NU to remove ISDN Internet connection

Becky Bowman

At the end of Spring Quarter, Northwestern will remove the Integrated Services Digital Network just five years after its installation as a superior pathway to the Internet.

ISDN’s short life span reflects the difficulty of keeping up with today’s technological developments, a challenge faced by NU and consumers everywhere.

Few people will be affected by ISDN’s removal because it became outdated so quickly that it is hardly used at all now, said Thomas Board, director of Technology Support Services.

Although ISDN is faster than dial-up modems, it is also pricier, so it was intended for faculty use. Now, digital subscriber loops and cable modems, options that are both faster and less expensive, have made ISDN obsolete, said Board, Weinberg ’73 and McCormick ’79.

“Newer technologies are far superior,” said Board, who made the decision to end the ISDN service last year. NUIT stopped taking new subscribers to the service in January 2000.

Originally offered by Northwestern University Information Technology in 1996, the ISDN was intended to create faster Internet access for off-campus computers.

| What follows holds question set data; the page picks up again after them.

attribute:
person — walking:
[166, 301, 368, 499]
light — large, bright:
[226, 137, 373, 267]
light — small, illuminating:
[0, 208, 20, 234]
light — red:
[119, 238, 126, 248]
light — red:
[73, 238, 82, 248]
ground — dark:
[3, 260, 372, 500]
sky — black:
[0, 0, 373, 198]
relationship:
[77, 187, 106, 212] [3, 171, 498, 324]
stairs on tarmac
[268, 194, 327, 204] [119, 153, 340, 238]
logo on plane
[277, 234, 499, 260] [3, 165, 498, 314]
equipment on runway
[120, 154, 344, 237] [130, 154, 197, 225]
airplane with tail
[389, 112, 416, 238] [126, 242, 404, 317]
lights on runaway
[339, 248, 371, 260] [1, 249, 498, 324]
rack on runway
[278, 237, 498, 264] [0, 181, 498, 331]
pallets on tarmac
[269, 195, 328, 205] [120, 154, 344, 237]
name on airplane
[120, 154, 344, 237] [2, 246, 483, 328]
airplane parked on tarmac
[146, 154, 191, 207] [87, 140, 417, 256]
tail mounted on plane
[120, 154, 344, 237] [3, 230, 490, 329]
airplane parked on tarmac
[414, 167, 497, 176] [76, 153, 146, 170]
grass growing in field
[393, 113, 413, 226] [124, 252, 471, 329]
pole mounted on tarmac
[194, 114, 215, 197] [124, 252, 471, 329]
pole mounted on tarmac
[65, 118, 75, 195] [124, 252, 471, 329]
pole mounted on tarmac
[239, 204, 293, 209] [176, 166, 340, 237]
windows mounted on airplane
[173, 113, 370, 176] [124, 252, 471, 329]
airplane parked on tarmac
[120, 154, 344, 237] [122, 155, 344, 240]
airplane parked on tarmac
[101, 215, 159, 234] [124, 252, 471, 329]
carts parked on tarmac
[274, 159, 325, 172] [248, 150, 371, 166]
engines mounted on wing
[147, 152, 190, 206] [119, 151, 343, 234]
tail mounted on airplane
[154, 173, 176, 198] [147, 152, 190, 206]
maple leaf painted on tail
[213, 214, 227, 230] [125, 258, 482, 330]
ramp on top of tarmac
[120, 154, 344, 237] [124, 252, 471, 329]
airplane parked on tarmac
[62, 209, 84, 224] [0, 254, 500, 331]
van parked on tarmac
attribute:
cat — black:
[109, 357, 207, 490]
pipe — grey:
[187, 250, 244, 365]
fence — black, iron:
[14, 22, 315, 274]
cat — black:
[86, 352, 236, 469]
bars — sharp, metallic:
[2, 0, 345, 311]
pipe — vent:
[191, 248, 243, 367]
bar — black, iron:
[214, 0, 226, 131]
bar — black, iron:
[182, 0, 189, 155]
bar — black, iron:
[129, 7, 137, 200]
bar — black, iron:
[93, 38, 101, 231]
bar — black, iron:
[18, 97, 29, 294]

Board said off-campus students generally connect to the Internet through dial-up modems, while the faster, more expensive ISDN mostly was used by faculty.

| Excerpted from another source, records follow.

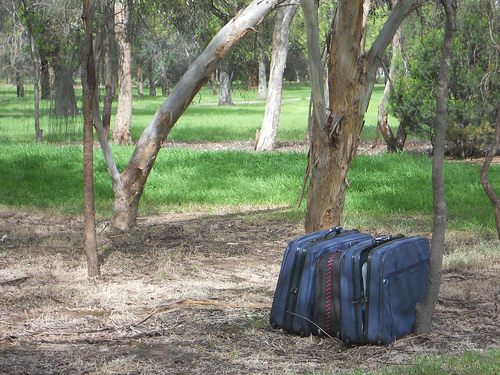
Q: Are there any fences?
A: No, there are no fences.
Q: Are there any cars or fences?
A: No, there are no fences or cars.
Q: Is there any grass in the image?
A: Yes, there is grass.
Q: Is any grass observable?
A: Yes, there is grass.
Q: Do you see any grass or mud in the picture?
A: Yes, there is grass.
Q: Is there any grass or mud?
A: Yes, there is grass.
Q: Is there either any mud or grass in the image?
A: Yes, there is grass.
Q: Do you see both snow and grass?
A: No, there is grass but no snow.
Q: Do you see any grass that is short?
A: Yes, there is short grass.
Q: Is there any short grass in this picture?
A: Yes, there is short grass.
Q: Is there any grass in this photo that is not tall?
A: Yes, there is short grass.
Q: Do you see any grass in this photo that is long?
A: Yes, there is long grass.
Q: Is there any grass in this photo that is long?
A: Yes, there is grass that is long.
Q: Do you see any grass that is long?
A: Yes, there is grass that is long.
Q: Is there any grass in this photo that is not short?
A: Yes, there is long grass.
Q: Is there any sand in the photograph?
A: No, there is no sand.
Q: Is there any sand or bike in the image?
A: No, there are no sand or bikes.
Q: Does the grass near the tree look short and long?
A: Yes, the grass is short and long.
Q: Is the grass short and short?
A: No, the grass is short but long.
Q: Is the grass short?
A: Yes, the grass is short.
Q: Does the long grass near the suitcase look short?
A: Yes, the grass is short.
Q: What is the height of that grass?
A: The grass is short.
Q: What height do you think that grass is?
A: The grass is short.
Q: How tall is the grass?
A: The grass is short.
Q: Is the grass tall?
A: No, the grass is short.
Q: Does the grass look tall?
A: No, the grass is short.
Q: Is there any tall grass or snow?
A: No, there is grass but it is short.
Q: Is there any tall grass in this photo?
A: No, there is grass but it is short.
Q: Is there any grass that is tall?
A: No, there is grass but it is short.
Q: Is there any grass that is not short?
A: No, there is grass but it is short.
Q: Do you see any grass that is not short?
A: No, there is grass but it is short.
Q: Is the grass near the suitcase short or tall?
A: The grass is short.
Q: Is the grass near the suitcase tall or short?
A: The grass is short.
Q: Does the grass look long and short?
A: Yes, the grass is long and short.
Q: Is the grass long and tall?
A: No, the grass is long but short.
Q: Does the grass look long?
A: Yes, the grass is long.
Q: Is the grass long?
A: Yes, the grass is long.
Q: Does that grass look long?
A: Yes, the grass is long.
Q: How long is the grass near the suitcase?
A: The grass is long.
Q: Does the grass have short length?
A: No, the grass is long.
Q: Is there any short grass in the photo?
A: No, there is grass but it is long.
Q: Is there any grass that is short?
A: No, there is grass but it is long.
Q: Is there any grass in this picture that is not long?
A: No, there is grass but it is long.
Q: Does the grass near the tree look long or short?
A: The grass is long.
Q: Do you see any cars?
A: No, there are no cars.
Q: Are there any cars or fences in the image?
A: No, there are no cars or fences.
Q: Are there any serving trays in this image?
A: No, there are no serving trays.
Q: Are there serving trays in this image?
A: No, there are no serving trays.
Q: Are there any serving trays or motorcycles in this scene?
A: No, there are no serving trays or motorcycles.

“It never really was much of a student service,” said David Oppenheim, a Music and McCormick senior and a senior residential networking consultant.

Digital subscriber line and cable-modem technologies developed around the same time but became available to the market later, said Donald Brazeal, who worked for an Internet start-up before pursuing his doctorate at the University of Maryland.

“The technologies themselves are fairly old. It’s just that they were not available commercially,” Brazeal said.

ISDN at NU is a service of Ameritech, the Evanston area’s major telephone service provider.

Ameritech offers the ISDN service, and NU offers a modem service from the campus for users to access the server. To access the server, users pay about $30 to Ameritech for the product and about $30 to use the NU modem service. Board compared the set-up with a dial-up user working through a company such as America Online.

“It’s basically the same kind of financial model,” Board said.

Ameritech’s Web site calls ISDN “the perfect solution for small and mid-sized businesses that need more than basic Internet access but aren’t ready for dedicated service.”

ISDN access averages speeds of 128 kilobytes per second, Board said. Dial-up modems average speeds of 56 kilobytes per second. DSL and cable modems reach speeds of one and a half to two megabytes per second, about 20 to 40 times faster than dial-up modems, Board said.

Before NU banned Napster, Oppenheim said, DSL lines sometimes seemed faster than ethernet.

But now none of the off-campus pathways approach the speed of the on-campus ethernet, Oppenheim said. The speed of ethernet, Board said, approaches 10 megabytes per second, five to 10 times faster than DSL and cable modems.

Board also said, however, that DSL and cable modems would be the closest off-campus students could get to the quick ethernet service.